Playing multiple sports in high school, rather than specializing early, has been shown to be beneficial for preventing injury and burnout within a specific sport.
While readjusting to each sport can be difficult, according to Conte, the techniques and conditioning always come back to you, like riding a bike.
“Even though we’re playing polo and switching over to tennis, and they’re two drastically different sports, you commit fully and then you get it back,” Conte said. “When you devote your time enough, you get it back pretty quick.”
Conte said his favorite of the four sports he plays is tennis, but that he enjoys the differences between the individual and team sports the boys play — each offering fulfillment in different ways.
“I love individual sports because you rely on yourself, and if you mess up, it’s you. But then something about team sports is super cool, like bonding with your teammates and working off each other,” Conte said. “It’s like a mood — it changes all the time.”

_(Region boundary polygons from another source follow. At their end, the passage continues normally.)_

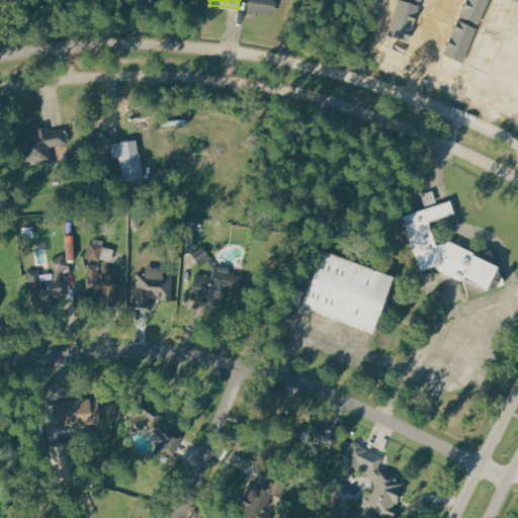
[(249,0),(248,9),(272,13),(274,0),(249,0)]
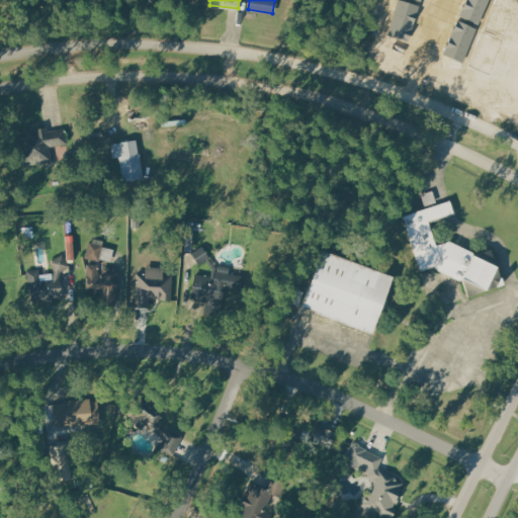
[(470,0),(464,15),(483,23),(492,0),(470,0)]
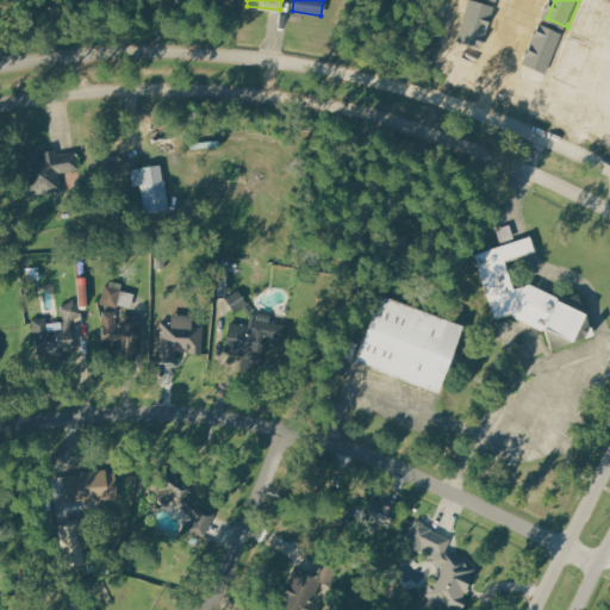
[(496,8),(483,49),(460,41),(472,1),(496,8)]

Wheeler said his family members told him to savor high school as much as he could, especially sports, because before you know it, they’re over. He took that to heart and has tried to make as many memories as he could through high school sports.
“I have uncles who always tell me how much they regret not playing sports as much, so I just tried to do as much as I possibly could,” Wheeler said.
The boys say that while they don’t feel they have had to sacrifice too much to make their participation in all four sports possible, there are some drawbacks, like less social time and increased pressure in school.
“I enjoy sports, so I consider that (to be) hanging out. I didn’t feel like I sacrificed a whole lot,” Conte said. “The social aspect was still there, because you’re friends with these guys so it was a good balance.”
“Sometimes you have to stay up until 12 o’clock or 1 o’clock in the morning trying to get an assignment done,” Dean added. “In the beginning it’s hard, but over time you start getting the hang of stuff, and you start getting a routine.”
Wheeler says his knee is threatening to keep him out of soccer this year, but regardless all three boys hope to be four-sport athletes again this coming school year, intent on finishing their high school sports careers on a high note.
“There are some decisions you have to make,” Wheeler said. “It’s just a matter of what you choose.”